- _ENUNCIADO A_: Reúna, transcrevendo-as integralmente, todas as linhas da listagem que contêm a palavra "Reading".

- _TRECHO DO DOCUMENTO_:
++++++++

Tartarugas no Ceará: retratos do desequilíbrio ambiental

Por: Catraca Livre

Há algum tempo tenho me desafiado a conhecer meu país. Resolvi dar essa chance de deixá-lo me surpreender e claro, foi certeiro! Fiz viagens que tiraram meu fôlego e despertaram meus sentidos de diversas formas.

A Amazônia foi sem dúvida uma das viagens mais lindas que já fiz na vida e há duas semanas surgiu a oportunidade de visitar o Ceará. Decidimos ir até a praia de Flecheiras, a 130 km de Fortaleza e de lá ir subindo de carro até a praia de Icaraí de Amontada, mais 93 km dali.

As praias do Ceará são realmente maravilhosas, mar azul, grandes extensões de areia que vão se transformando em dunas, muito sol, nenhuma nuvem no céu, aquela brisa constante que deixa a temperatura sempre agradável e grandes parques de energia eólica transformam um visual realmente lindo!

++++++++

- _DADOS DE ENTRADA_:

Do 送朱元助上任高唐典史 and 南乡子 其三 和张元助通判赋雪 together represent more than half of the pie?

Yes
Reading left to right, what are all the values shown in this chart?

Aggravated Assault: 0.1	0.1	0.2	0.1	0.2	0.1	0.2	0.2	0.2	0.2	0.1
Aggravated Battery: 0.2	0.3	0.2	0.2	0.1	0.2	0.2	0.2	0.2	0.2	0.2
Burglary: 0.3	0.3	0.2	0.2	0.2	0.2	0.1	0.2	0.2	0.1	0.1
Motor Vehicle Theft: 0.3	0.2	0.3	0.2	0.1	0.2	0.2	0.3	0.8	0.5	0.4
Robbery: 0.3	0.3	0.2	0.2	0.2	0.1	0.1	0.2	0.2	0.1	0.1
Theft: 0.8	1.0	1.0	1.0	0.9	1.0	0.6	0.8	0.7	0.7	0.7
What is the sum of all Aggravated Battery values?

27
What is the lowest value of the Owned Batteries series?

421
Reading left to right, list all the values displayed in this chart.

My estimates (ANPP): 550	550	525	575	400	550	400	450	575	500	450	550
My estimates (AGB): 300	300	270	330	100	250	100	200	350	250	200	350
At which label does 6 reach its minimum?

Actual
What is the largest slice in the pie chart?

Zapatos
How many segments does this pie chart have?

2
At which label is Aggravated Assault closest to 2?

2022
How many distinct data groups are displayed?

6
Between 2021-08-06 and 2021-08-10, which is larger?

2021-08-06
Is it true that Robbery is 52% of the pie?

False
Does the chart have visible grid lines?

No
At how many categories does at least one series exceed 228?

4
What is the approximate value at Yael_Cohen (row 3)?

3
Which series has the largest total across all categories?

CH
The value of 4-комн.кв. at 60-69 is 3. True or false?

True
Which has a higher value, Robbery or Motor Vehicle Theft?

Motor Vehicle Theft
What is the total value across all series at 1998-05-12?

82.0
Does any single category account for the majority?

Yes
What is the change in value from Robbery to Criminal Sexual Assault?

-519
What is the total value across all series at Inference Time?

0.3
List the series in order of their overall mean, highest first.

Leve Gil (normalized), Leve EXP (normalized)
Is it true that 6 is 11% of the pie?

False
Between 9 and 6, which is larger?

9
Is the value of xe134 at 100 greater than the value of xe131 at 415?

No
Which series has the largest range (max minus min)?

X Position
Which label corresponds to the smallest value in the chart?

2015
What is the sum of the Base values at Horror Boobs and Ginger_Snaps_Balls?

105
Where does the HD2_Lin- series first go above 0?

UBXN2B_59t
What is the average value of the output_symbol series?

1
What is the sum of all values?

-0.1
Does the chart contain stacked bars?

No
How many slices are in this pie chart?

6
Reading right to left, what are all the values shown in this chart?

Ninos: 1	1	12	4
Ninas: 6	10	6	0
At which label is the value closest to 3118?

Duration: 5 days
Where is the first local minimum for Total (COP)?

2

++++++++

- _ENUNCIADO B_: Extraia do relato de viagem ao Ceará, sem qualquer alteração, todo o trecho que vai desde "Por: Catraca Livre" até "visual realmente lindo!".

- _RESOLUÇÃO A_:
Reading left to right, what are all the values shown in this chart?
Reading left to right, list all the values displayed in this chart.
Reading right to left, what are all the values shown in this chart?

- _RESOLUÇÃO B_:
Por: Catraca Livre

Há algum tempo tenho me desafiado a conhecer meu país. Resolvi dar essa chance de deixá-lo me surpreender e claro, foi certeiro! Fiz viagens que tiraram meu fôlego e despertaram meus sentidos de diversas formas.

A Amazônia foi sem dúvida uma das viagens mais lindas que já fiz na vida e há duas semanas surgiu a oportunidade de visitar o Ceará. Decidimos ir até a praia de Flecheiras, a 130 km de Fortaleza e de lá ir subindo de carro até a praia de Icaraí de Amontada, mais 93 km dali.

As praias do Ceará são realmente maravilhosas, mar azul, grandes extensões de areia que vão se transformando em dunas, muito sol, nenhuma nuvem no céu, aquela brisa constante que deixa a temperatura sempre agradável e grandes parques de energia eólica transformam um visual realmente lindo!